As a final step we can combine the year
and month
columns from the
monthly data frame into a single column, which will be useful for
plotting the data later. This requires a special function from the zoo
package (as.yearmon()
)
Data analysis
With the data cleaned up we can start to ask some questions. Let’s begin with a graph that shows as much of the data as possible. That means plotting the monthly data for each animal.
The monthly numbers seem to fluctuate quite a bit, so let’s plot annual data instead.
That’s clearer.
The first thing that jumps out to me is that some of the numbers are very high. In fact, they’re so high that ggplot has switched to the scientific notation to represent the numbers.

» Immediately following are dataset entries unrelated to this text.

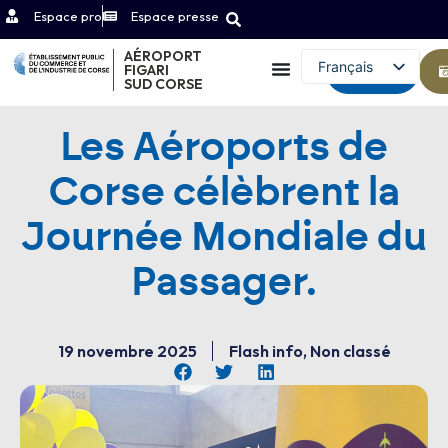
Espace pro
Espace presse
AÉROPORT
Français
FIGARI
Contact
SUD CORSE
English (UK)
Les Aéroports de
Corse célèbrent la
Journée Mondiale du
Passager.
19 novembre 2025
Flash info
,
Non classé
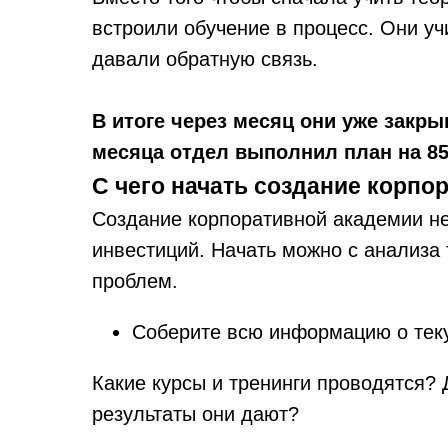
встроили обучение в процесс. Они уч
давали обратную связь.
В итоге через месяц они уже закры
месяца отдел выполнил план на 85
С чего начать создание корпо
Создание корпоративной академии не
инвестиций. Начать можно с анализа
проблем.
Соберите всю информацию о тек
Какие курсы и тренинги проводятся? 
результаты они дают?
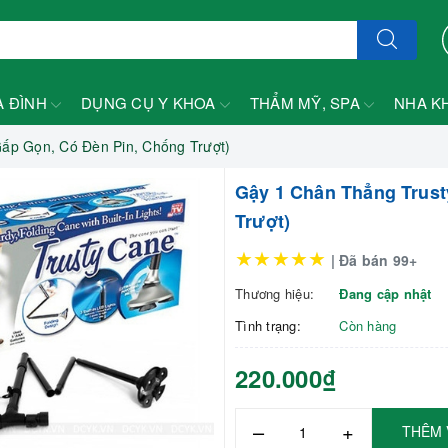
A ĐÌNH
DỤNG CỤ Y KHOA
THẨM MỸ, SPA
NHA K
ấp Gọn, Có Đèn Pin, Chống Trượt)
Gậy 1 Chân Thẳng Trust
Trượt)
★★★★★
| Đã bán 99+
Thương hiệu:
Đang cập nhật
Tình trạng:
Còn hàng
220.000₫
–
+
THÊM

I also see an increase in the number of animals slaughtered for some of the animal groups, such as goats and non-broiler chickens. There has also been a steady increase in the number of slaughtered broiler chickens over the years, although it has decreased somewhat in the last several years. I don’t know why that is.
There are several other animal groups that have had worse years, like cattle and pigs. We see a huge drop around the year 2000, caused by the outbreak of foot-and-mouth disease and subsequent regulation. The numbers have been increasing again since, which I figured was the case, but I did not know that there was a time when even more of these animals were being slaughtered.

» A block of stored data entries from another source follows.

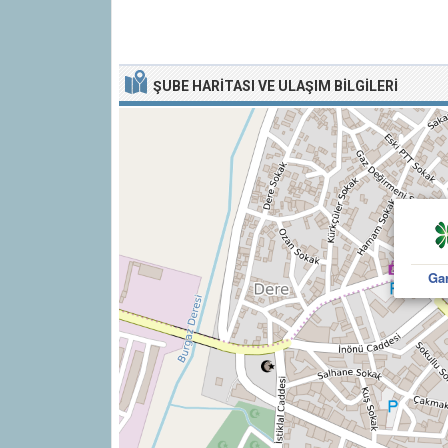
ŞUBE HARITASI VE ULAŞIM BILGILERI
Gar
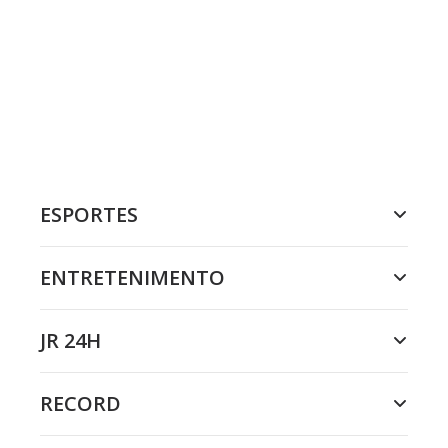
ESPORTES
ENTRETENIMENTO
JR 24H
RECORD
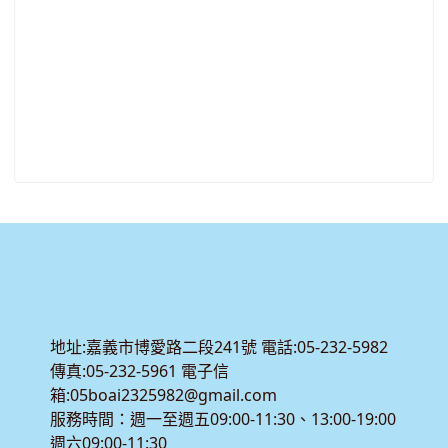
:::
地址:嘉義市博愛路二段241號 電話:05-232-5982
傳真:05-232-5961 電子信
箱:05boai2325982@gmail.com
服務時間：週一至週五09:00-11:30、13:00-19:00
週六09:00-11:30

Let’s hone in on some exact numbers. Below we create a table to show the number of slaughtered animals in 2021, per animal.
animal | count |
---|---|
broilers | 500732500 |
chicken (mostly layers) | 20079200 |
pigs | 17236800 |
cattle | 2093300 |
sheep | 672400 |
goats | 218700 |
poultry (misc) | 4800 |
ungulates (mostly horses) | 1800 |
turkeys | 0 |
Oof. That’s over 500 million chickens! For reference, the Netherlands had a population of 17.17 million people in 2021.
How many animals were slaughtered in total, in 2021?
Apparently a total of 541039500, or 17.16 animals per second. That’s a bit of a bummer to end on, but then, this post was never going to have a happy ending.